[begin PROVIDED DATA]
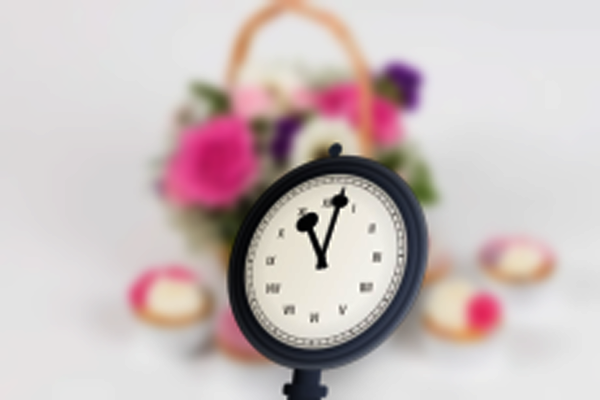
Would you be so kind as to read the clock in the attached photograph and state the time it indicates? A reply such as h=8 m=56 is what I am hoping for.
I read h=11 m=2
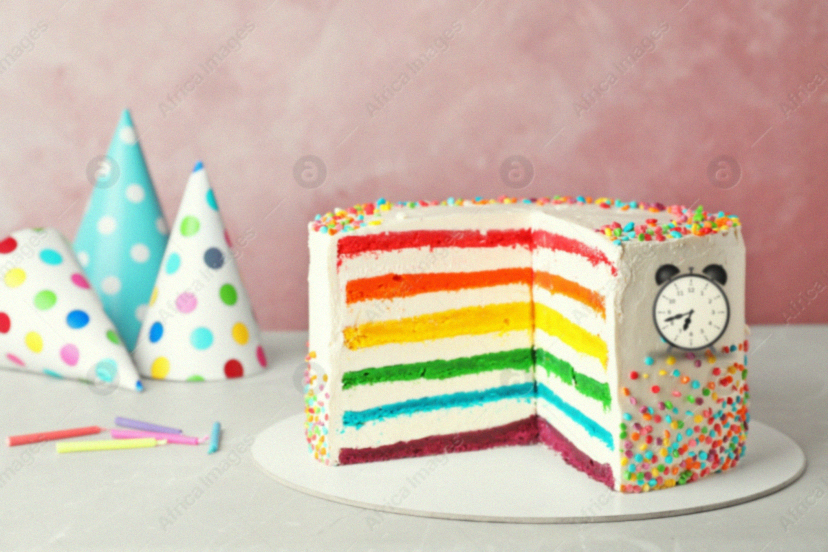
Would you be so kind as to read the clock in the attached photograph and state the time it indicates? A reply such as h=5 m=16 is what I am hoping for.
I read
[end PROVIDED DATA]
[begin PROVIDED DATA]
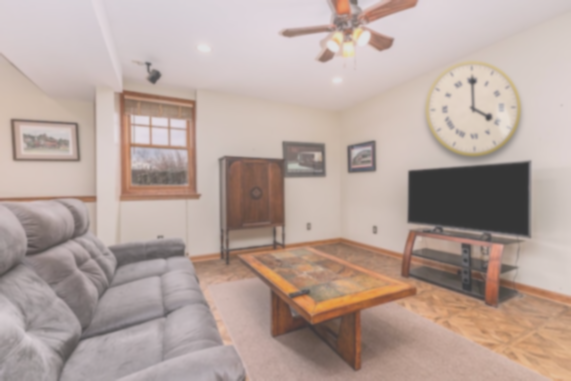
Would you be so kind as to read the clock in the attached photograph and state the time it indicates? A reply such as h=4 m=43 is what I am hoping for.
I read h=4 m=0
[end PROVIDED DATA]
[begin PROVIDED DATA]
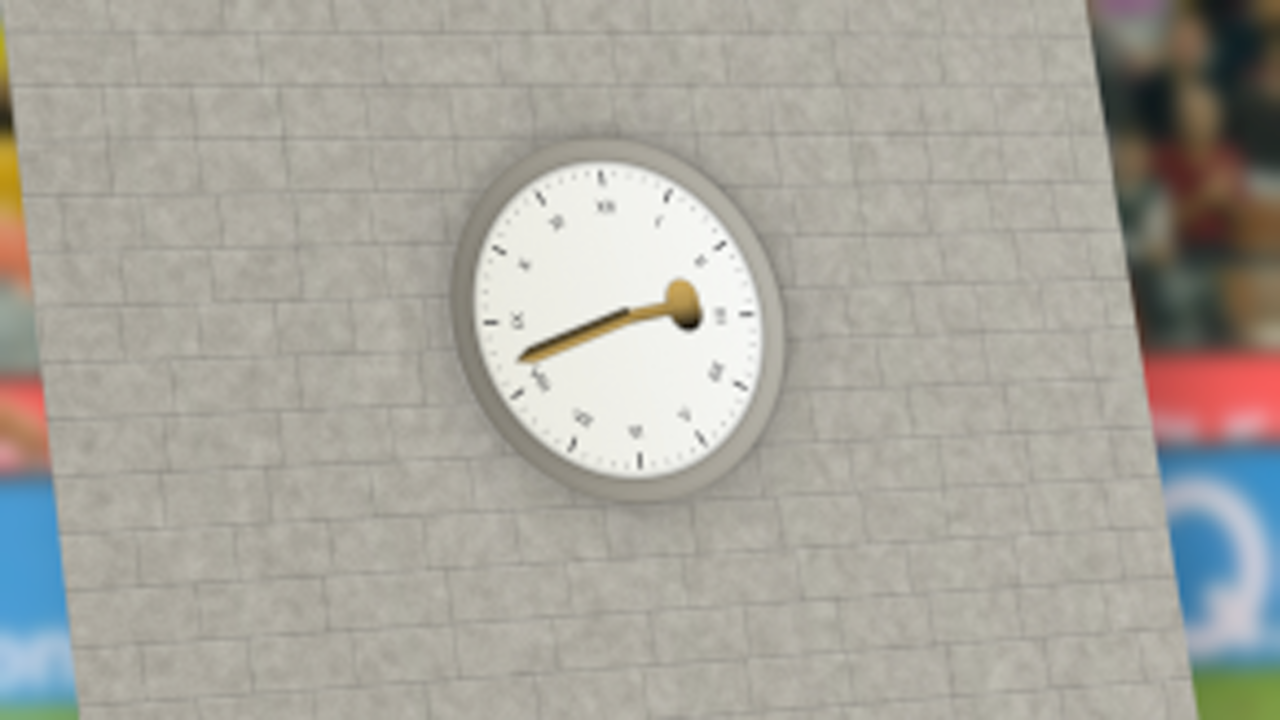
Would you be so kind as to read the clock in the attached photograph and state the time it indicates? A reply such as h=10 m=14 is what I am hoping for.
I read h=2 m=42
[end PROVIDED DATA]
**WRITTEN EXERCISE**
Write out the items from the line containing "m=56 is what I am hoping for." up to and including the line containing "I read h=11 m=2", reproducing each line exactly.

**FINISHED ANSWER**
Would you be so kind as to read the clock in the attached photograph and state the time it indicates? A reply such as h=8 m=56 is what I am hoping for.
I read h=11 m=2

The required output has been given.